Special Watergate prosecutor Archibald Cox also declined to comment yesterday on whether his office will seek any or all of the taped White House conversations. However, it is expected that he also will ask for tapes of conversations between Mr. Nixon and Dean, and for certain other tapes, including one of a talk that Dean said former domestic adviser John D. Ehrlichman had with the President concerning executive clemency for convicted Watergate conspirator E. Howard Hunt.
According to Butterfield's testimony yesterday, all conversations were automatically taped in the White House Oval office where the President customarily receives official visitors ranging from personal friends and American business, political and labor leaders to foreign dignitaries.
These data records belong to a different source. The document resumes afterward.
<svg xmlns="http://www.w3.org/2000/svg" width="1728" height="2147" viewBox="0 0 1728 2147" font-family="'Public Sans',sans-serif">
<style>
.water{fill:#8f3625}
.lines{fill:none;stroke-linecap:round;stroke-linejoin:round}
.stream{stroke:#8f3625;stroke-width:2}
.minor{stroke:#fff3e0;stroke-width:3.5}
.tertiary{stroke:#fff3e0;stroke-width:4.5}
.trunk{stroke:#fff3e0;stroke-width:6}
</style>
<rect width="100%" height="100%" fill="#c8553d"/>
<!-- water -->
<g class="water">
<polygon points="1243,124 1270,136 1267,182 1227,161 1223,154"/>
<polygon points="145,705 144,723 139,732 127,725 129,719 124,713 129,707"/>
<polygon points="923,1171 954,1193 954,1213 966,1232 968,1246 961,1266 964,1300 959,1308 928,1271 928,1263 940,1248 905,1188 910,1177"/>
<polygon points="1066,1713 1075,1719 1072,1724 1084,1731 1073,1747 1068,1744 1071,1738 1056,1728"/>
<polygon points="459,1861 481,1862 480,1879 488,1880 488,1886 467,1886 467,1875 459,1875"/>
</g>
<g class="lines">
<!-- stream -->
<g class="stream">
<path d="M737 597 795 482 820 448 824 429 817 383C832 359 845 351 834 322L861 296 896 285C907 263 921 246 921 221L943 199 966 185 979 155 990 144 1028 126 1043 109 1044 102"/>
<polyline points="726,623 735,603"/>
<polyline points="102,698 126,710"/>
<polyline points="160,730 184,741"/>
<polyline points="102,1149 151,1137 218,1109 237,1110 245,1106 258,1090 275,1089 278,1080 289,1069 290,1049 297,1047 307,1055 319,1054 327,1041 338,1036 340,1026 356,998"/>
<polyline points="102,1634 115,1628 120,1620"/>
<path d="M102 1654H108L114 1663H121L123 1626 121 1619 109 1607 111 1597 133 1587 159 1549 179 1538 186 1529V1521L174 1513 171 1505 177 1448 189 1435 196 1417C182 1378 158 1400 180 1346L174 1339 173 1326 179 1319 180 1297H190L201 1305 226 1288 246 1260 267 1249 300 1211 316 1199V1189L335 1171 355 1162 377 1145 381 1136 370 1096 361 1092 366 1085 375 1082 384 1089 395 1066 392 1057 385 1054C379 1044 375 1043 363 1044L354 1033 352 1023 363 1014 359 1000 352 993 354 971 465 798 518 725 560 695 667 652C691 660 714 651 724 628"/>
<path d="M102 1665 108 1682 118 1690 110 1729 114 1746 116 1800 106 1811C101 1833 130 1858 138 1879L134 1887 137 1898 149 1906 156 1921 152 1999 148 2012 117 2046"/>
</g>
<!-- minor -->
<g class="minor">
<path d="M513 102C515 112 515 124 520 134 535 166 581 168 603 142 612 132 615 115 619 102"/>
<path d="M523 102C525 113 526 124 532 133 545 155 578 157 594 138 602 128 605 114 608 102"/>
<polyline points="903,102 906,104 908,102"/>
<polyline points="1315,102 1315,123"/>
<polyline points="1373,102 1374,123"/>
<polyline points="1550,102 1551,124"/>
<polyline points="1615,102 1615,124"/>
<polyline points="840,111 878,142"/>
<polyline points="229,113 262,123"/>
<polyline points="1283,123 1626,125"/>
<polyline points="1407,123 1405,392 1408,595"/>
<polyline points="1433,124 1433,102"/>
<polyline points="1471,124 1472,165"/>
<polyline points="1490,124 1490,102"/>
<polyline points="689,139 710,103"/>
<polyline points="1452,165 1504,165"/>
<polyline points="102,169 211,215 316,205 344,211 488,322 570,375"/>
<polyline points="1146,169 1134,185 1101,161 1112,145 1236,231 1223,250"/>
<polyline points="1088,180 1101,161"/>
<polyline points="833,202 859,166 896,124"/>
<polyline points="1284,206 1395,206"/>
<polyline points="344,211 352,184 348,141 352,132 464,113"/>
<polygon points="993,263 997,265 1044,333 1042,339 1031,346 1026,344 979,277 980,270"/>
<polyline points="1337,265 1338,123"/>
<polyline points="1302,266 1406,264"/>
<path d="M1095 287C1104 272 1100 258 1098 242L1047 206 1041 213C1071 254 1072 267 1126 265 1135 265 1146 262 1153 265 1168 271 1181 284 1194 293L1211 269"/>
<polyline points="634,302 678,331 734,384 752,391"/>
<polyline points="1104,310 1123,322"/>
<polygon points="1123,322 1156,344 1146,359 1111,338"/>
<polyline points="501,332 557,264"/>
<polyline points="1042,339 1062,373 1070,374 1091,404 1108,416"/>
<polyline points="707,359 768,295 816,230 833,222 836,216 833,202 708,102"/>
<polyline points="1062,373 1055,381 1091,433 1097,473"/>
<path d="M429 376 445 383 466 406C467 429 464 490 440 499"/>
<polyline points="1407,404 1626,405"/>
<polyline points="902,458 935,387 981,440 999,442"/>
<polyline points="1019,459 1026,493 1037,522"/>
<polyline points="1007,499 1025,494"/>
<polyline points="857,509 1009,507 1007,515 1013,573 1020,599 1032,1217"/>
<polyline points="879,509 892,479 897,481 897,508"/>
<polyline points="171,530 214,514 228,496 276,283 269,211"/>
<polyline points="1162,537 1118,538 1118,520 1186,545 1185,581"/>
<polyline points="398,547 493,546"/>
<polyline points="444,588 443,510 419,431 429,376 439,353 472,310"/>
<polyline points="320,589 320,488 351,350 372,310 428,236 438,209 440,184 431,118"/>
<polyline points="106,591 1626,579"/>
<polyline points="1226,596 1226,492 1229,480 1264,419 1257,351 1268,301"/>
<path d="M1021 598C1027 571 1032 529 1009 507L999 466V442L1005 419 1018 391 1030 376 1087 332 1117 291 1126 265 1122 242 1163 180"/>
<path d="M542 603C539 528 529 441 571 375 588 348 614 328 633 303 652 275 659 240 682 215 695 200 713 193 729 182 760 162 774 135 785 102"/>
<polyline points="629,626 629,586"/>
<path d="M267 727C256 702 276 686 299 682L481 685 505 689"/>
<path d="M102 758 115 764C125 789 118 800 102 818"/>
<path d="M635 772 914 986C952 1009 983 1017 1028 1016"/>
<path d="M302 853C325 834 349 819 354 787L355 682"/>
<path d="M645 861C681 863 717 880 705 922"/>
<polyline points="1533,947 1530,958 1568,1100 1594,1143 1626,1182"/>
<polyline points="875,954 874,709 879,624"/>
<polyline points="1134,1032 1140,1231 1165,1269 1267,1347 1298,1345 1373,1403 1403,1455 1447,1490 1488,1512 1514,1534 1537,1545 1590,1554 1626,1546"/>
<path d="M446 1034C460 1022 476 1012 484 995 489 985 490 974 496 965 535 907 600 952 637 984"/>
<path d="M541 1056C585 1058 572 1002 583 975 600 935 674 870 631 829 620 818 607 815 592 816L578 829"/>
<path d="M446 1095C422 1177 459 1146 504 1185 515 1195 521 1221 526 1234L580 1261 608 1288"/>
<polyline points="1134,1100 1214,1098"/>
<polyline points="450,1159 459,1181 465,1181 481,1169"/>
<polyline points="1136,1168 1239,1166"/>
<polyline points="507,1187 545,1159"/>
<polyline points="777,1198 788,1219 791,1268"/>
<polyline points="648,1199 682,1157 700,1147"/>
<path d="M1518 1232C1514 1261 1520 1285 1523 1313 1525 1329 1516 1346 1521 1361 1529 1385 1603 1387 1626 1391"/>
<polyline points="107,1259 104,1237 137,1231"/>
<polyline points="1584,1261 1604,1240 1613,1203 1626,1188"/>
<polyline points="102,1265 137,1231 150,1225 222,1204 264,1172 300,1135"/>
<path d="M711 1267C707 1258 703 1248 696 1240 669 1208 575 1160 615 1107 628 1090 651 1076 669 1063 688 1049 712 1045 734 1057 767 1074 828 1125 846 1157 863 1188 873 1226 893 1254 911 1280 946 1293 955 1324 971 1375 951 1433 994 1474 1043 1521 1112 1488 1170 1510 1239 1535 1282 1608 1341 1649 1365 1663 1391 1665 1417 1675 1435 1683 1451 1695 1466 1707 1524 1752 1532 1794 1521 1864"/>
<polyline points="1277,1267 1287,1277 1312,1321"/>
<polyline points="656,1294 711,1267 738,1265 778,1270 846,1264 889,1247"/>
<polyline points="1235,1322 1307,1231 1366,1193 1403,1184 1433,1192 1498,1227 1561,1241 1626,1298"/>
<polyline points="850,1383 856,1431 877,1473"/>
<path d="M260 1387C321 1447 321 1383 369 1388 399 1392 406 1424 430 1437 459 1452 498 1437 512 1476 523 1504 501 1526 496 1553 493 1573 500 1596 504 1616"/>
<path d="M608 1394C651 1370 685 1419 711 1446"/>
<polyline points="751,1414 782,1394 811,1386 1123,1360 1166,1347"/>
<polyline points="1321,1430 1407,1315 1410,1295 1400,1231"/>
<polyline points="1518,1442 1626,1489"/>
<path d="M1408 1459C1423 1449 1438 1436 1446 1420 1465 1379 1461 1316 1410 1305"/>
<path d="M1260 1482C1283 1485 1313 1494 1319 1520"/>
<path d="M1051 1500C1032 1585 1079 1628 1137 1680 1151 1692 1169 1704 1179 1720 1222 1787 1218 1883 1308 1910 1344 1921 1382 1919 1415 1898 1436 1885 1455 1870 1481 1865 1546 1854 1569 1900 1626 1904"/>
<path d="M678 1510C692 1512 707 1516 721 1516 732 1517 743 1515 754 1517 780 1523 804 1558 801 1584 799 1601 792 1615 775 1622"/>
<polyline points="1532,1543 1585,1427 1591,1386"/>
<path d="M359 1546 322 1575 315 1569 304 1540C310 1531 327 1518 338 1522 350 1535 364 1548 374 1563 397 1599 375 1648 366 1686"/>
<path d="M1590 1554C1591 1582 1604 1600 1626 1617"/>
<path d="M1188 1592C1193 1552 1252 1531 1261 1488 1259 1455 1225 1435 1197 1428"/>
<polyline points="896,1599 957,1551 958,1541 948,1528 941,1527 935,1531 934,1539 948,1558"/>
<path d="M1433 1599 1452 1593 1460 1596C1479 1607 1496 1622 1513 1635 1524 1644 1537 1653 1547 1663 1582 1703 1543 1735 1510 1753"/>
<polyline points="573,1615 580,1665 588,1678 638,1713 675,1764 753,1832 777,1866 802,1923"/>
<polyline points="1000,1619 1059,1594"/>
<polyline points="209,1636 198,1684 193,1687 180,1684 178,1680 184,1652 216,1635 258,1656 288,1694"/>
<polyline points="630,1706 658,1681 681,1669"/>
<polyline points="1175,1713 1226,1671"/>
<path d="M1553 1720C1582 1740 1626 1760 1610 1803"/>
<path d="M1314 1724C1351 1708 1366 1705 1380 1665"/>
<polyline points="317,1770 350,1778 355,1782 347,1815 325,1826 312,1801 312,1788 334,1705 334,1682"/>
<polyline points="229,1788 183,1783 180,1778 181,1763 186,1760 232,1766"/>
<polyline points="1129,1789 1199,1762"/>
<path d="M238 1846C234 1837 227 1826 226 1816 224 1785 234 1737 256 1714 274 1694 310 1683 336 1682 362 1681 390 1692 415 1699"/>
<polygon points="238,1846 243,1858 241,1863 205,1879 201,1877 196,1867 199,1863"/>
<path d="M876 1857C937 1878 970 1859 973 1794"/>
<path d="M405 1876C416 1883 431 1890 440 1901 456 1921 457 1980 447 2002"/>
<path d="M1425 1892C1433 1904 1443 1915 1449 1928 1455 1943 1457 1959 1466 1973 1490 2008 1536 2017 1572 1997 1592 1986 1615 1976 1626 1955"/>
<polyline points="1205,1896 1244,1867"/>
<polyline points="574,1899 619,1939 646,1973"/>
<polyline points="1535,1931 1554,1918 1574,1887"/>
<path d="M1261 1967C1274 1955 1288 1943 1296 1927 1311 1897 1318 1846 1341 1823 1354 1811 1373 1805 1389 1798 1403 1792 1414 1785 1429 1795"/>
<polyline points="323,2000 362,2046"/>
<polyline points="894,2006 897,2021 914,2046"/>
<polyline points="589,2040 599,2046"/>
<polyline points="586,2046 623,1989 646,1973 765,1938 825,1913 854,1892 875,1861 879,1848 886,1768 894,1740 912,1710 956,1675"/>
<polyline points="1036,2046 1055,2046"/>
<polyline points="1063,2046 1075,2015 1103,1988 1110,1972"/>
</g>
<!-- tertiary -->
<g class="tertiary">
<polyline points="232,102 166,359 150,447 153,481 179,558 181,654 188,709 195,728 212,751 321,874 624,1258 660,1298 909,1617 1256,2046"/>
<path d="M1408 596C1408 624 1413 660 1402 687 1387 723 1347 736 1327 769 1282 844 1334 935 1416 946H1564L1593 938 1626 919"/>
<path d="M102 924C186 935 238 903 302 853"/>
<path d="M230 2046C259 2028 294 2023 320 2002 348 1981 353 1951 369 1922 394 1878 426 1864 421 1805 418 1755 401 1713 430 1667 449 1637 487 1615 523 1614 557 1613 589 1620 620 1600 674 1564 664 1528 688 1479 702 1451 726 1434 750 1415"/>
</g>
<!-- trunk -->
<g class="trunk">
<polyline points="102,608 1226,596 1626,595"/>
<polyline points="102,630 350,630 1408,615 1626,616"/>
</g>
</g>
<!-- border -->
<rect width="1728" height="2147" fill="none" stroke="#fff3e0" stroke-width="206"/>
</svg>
Butterfield said Mr. Nixon's Executive Office Building office also is wired so that the sound of a voice automatically activates a recorder. President Nixon is said to enjoy the solitude of the Executive Office Building office but he has staff meetings there occasionally as well as in the White House Oval Office.
Butterfield said that meetings attended by the President in the cabinet room in the west wing of the White House also were taped by a manually operated recorder.
Four telephones -- in the Oval Office, the Executive Office Building office, the Lincoln sitting room in the residential quarters of the White House and on President Nixon's desk in his study in Aspen cabin at Camp David -- also are wired to tape all conversations held over them.